Ap 1, 1-4; 2, 1-5; Sal 1, 1-2. 3. 4 y 6; Lc 18, 35-43.
“Ven Espíritu Santo, y enciende tu luz en mi”
Nos ciegan tantas cosas: La duda en Dios que nos hace tibios en la fe, el placer desenfrenado con su fuerza irresistible, el dinero con sus cadenas que aprisionan, el poder y la violencia que despedazan vidas, el mundo con sus “luces de colores” y modas que llevan al desenfreno. Jesús es la luz de la vida. Solo él cura la ceguera en la que nos encontramos. Él es la respuesta de amor a esos gritos de dolor: “Jesús, ten compasión de mi”.
Al sentir los pasos de Jesús, al escuchar su voz, debemos experimentar la presencia viva del Amor que no termina, mientras que los demás gozos terreros pueden ser placenteros pero sólo por algunos instantes, y muchos de ellos pueden terminar en la muerte (vicios).
Vayamos más allá.
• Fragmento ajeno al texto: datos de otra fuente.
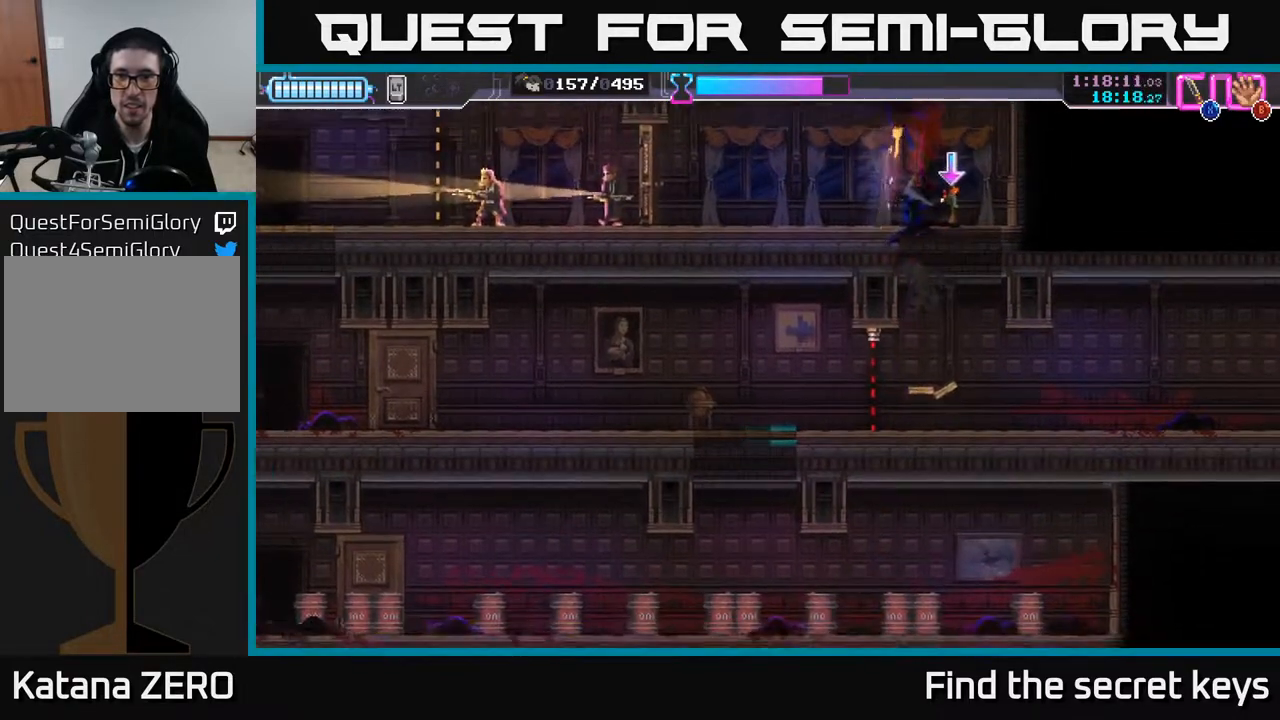
{"buttons": [], "left_stick": "center", "right_stick": "center", "events": [[117, "B", "down"], [150, "left_stick", "center"], [183, "B", "up"]]}
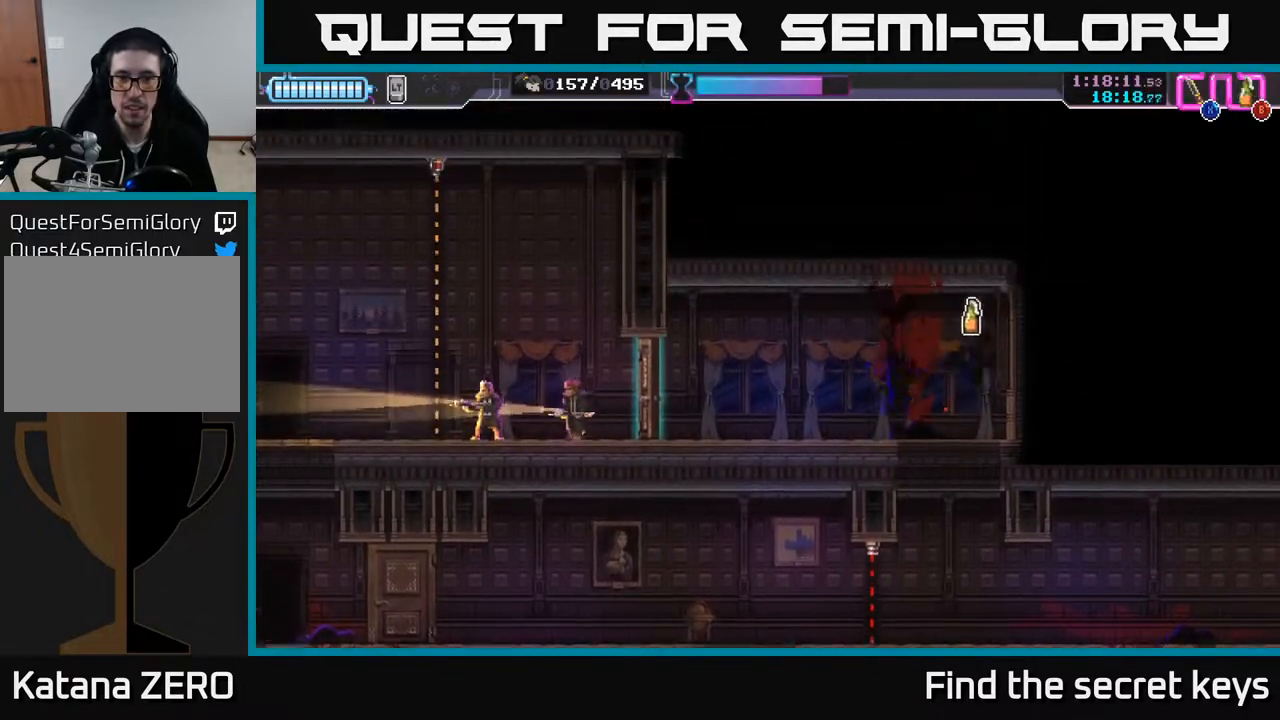
{"buttons": [], "left_stick": "center", "right_stick": "center", "events": [[133, "left_stick", "left"], [400, "left_stick", "center"]]}
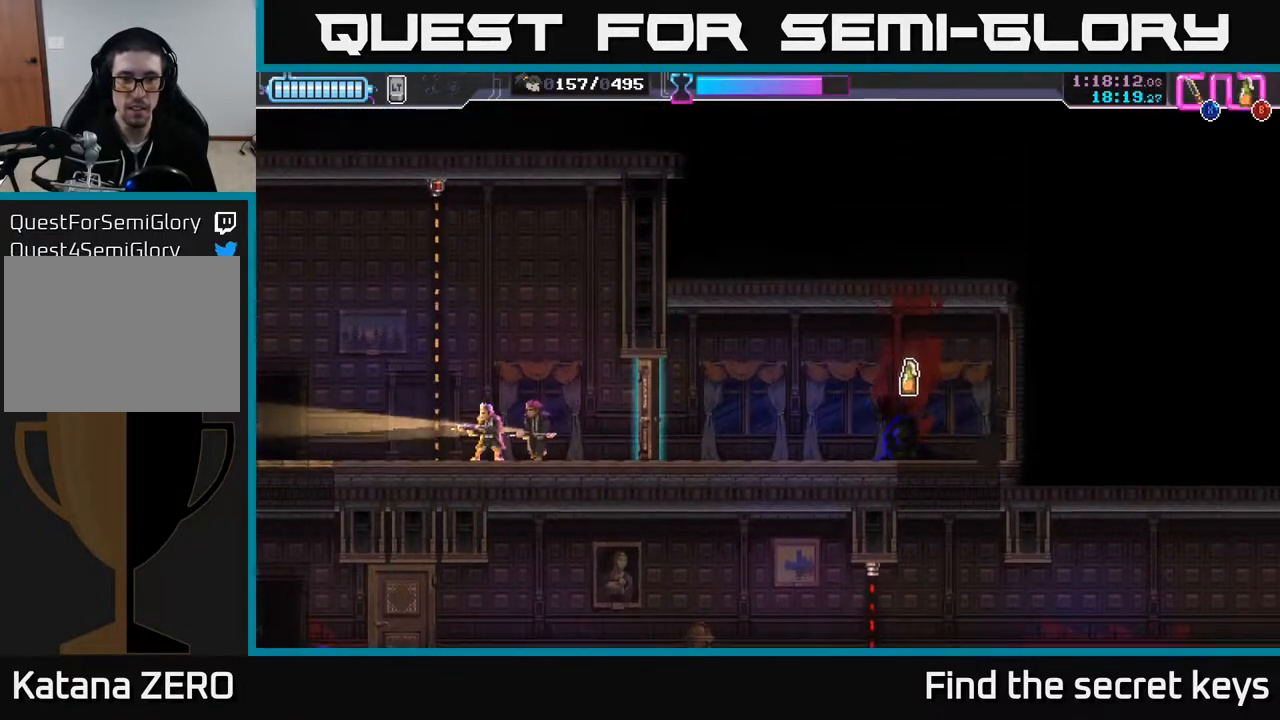
{"buttons": [], "left_stick": "left", "right_stick": "center", "events": [[283, "left_stick", "left"]]}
Una vez que dejamos que Jesús nos cure la “ceguera”, debemos mirar con ojos limpios, a la luz del evangelio, el rostro de todos los que nos rodean, y ponernos a su servicio, de tal manera que podamos glorificar a Dios, hoy y siempre, con nuestras buenas obras.
Llenémonos de Dios para que podamos ser mejores personas y reconozcamos a Jesús como la luz de la vida: “El Señor protege al justo” (Sal 1).
Fuente: «Evangelio y Vida», comentarios a los evangelios. México.